[Dataset entries]
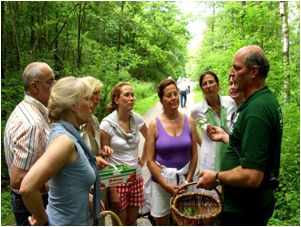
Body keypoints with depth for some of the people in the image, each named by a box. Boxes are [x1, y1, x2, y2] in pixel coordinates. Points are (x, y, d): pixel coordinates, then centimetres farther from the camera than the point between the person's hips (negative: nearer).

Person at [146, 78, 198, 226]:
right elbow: (150, 160, -9)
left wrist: (188, 180, -4)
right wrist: (166, 184, -12)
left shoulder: (189, 122, -3)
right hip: (161, 178, -1)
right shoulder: (155, 124, -9)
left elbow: (194, 155, 2)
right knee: (162, 221, 14)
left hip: (184, 177, 2)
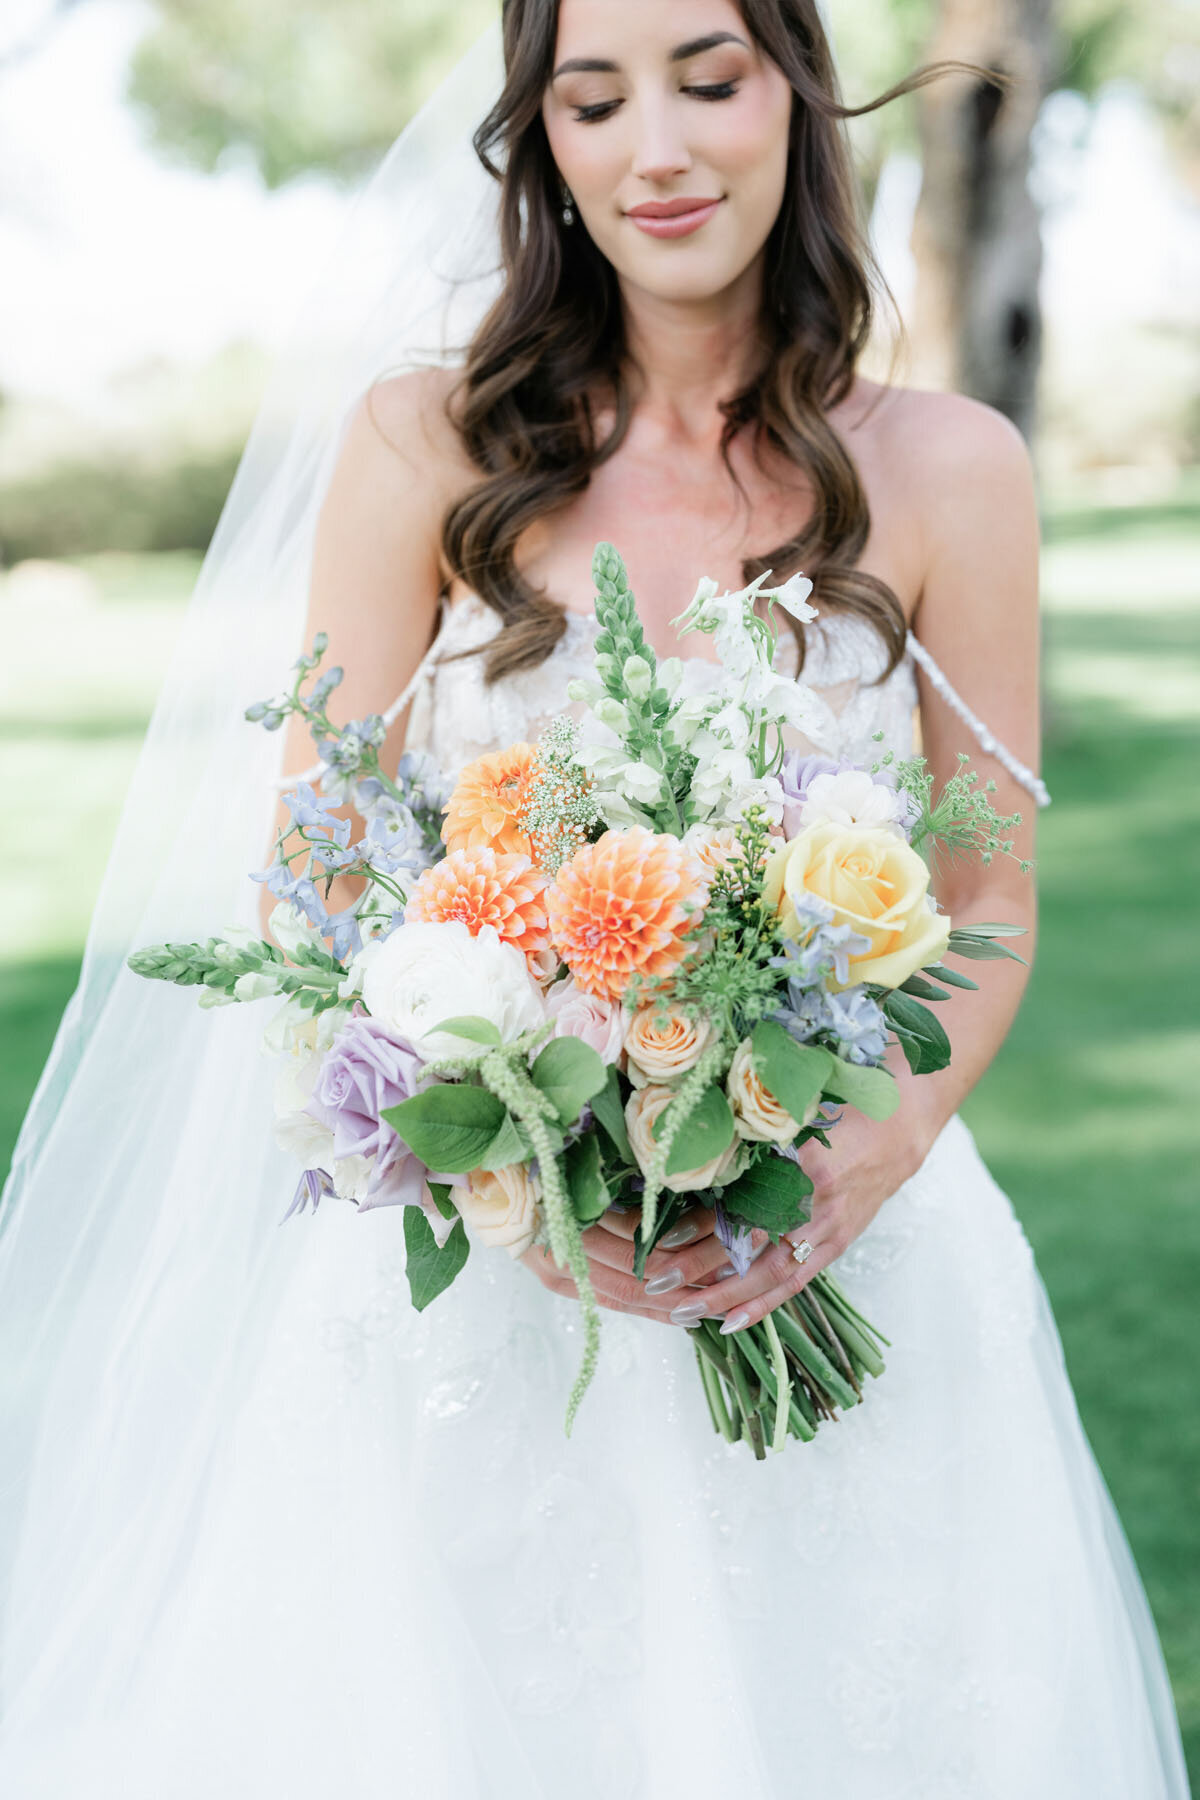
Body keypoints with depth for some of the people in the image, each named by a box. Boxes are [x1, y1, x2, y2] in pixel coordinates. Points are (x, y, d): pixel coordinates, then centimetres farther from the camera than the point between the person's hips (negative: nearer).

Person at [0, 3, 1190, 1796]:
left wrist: (873, 1159, -15)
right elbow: (322, 886, 0)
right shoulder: (428, 447, -1)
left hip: (830, 1289, 1)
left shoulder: (944, 471, 0)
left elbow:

WORK ITEM:
Convert the lines above into a JSON list of strings, one string per line, omitting blank lines and the pictures.

RESPONSE FOR THIS EXERCISE:
[
  "Body keypoints with depth for some of the people in the image, each named by a box. Boxes are [x1, y1, x2, y2] in pixel coordinates. Points are (x, y, d): pixel coordinates, then centimetres farther from the camera than the point between the person's hips (negative: nearer).",
  "Person at [146, 78, 198, 226]:",
  "right elbow: (150, 160, -9)",
  "left wrist: (188, 180, -4)",
  "right wrist: (166, 184, -12)",
  "left shoulder: (189, 122, -3)",
  "right hip: (161, 178, -1)",
  "right shoulder: (155, 124, -9)",
  "left elbow: (194, 155, 2)",
  "right knee: (162, 221, 14)",
  "left hip: (184, 177, 2)",
  "Body keypoints with depth for some of the people in the image, each named by a box. Boxes are [x1, y1, x2, y2] in pixel coordinates. Points are (x, y, d): pixel coordinates, then centimetres farther from the camera than the point between the person's hips (negative: nearer).",
  "Person at [0, 3, 1190, 1796]:",
  "left wrist: (873, 1159, -15)",
  "right elbow: (322, 886, 0)",
  "right shoulder: (428, 447, -1)",
  "left hip: (830, 1289, 1)",
  "left shoulder: (944, 471, 0)",
  "left elbow:"
]